DH28M

PATCHING GASOLINE TANKER - AFTER RAID ON DARWIN

by S/Sgt Harold DePeel, 28th Sqd.

            While in Darwin Australia on detached service from my squadron, working on a servicing detail refueling transit ships and pursuit ships going north, we encountered the first air raid the Japs made on Darwin, Australia.

            The first raid came about 10:30 am on the morning of 19th February. The field was strafed and both hangers bombed. Then about 2:00 pm that afternoon 2 flights of bombers, 27 in each flight, flew over the field at high altitude and dropped their bombs. We had our one and only “G.I.” 2000 gal tanker dispersed in the woods near by which happened to be in the line of flight the Jap bombers had taken.
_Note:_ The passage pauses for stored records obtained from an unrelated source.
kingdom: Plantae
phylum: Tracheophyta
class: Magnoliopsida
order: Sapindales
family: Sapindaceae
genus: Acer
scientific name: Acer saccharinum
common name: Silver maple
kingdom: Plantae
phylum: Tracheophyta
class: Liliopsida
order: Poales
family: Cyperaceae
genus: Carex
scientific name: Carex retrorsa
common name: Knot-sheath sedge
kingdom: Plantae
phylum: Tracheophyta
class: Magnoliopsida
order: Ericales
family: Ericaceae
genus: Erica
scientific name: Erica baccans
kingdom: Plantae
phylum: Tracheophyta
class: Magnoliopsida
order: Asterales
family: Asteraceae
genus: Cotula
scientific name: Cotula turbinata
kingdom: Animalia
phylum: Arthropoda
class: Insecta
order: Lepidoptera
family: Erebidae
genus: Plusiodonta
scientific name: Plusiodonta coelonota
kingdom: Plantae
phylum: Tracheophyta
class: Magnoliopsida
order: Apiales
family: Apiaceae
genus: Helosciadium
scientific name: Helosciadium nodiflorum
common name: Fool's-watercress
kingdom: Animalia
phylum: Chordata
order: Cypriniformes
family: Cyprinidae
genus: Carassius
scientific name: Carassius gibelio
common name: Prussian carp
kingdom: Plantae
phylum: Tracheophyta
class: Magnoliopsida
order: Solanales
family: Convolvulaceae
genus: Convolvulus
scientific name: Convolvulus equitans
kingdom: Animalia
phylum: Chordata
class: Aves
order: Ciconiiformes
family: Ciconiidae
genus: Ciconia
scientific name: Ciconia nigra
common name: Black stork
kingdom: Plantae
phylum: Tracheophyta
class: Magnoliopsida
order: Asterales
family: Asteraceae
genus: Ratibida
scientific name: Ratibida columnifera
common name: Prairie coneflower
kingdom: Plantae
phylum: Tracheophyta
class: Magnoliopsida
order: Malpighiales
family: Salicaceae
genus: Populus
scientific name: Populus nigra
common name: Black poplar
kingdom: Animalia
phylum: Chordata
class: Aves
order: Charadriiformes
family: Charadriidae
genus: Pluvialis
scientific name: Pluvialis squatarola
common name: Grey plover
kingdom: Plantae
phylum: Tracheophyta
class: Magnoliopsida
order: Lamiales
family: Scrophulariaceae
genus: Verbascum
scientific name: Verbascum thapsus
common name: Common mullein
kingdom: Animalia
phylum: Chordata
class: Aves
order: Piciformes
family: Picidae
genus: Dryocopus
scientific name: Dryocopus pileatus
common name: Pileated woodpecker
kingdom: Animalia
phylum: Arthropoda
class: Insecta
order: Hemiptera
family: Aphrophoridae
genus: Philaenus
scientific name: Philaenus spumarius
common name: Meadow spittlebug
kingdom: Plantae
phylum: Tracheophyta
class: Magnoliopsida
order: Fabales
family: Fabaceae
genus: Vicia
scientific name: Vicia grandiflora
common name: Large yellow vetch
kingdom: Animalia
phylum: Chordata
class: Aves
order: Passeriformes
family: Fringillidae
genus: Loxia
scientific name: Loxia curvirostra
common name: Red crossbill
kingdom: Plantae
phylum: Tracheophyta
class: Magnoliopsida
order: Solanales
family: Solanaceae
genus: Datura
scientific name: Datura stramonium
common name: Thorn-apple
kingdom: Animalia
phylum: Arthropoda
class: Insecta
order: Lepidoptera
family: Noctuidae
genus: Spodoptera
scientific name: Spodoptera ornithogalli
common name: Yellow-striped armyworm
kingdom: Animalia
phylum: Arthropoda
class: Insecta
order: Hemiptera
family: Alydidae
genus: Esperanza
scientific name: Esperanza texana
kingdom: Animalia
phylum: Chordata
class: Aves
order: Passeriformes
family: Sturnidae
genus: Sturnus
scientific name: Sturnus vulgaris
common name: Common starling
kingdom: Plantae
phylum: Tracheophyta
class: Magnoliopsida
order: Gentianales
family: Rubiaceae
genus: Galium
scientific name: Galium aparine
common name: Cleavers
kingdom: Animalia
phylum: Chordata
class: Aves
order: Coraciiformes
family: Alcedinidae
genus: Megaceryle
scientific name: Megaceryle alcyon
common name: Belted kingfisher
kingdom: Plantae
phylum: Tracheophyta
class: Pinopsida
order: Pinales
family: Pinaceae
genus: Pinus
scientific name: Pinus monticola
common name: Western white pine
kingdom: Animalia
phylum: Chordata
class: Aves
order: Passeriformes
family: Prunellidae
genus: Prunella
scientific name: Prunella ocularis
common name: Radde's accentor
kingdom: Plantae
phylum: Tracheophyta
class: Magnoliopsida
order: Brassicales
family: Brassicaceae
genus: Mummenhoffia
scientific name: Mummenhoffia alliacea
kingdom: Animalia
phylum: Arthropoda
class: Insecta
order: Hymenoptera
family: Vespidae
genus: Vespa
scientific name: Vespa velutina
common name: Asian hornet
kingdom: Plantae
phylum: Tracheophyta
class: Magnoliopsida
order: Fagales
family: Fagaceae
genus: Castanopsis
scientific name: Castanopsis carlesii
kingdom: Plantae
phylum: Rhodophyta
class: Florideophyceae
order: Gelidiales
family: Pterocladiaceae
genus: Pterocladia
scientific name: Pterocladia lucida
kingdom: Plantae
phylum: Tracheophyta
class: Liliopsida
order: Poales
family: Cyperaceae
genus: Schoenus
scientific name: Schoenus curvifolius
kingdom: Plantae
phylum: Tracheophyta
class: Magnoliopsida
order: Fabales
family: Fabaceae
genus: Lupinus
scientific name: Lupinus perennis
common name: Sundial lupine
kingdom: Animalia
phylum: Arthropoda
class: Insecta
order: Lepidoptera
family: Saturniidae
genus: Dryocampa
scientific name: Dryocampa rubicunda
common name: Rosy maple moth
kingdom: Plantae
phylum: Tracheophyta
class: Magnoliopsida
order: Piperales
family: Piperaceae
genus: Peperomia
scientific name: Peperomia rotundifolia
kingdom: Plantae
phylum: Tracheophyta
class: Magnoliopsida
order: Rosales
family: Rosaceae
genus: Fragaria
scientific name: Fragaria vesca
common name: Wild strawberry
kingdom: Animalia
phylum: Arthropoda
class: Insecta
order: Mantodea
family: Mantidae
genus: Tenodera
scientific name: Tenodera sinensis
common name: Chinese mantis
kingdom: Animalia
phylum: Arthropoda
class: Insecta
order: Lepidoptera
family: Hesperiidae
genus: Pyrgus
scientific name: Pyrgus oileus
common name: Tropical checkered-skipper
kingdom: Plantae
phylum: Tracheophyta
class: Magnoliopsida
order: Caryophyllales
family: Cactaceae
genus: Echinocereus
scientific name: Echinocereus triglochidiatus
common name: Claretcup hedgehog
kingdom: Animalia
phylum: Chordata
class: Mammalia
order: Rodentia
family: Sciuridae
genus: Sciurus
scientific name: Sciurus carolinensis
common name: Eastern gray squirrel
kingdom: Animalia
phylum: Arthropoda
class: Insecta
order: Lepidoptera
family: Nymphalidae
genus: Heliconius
            There were three near misses but no direct hits on the tanker, but one piece of shrapnel hit the tank cutting a hole six inches long about a third of the way down from the top of the tank. Some way this hole had to be patched to make the much needed tanker serviceable again.

            By removing some of the self-sealing lining from a gas tank of a P-40 that had been wrecked during the air raid, I devised a patch holding it in place by a bolt through a small plate on both inside and outside squeezing the self sealing lining into the hole, putting the tanker back in commission as good as new.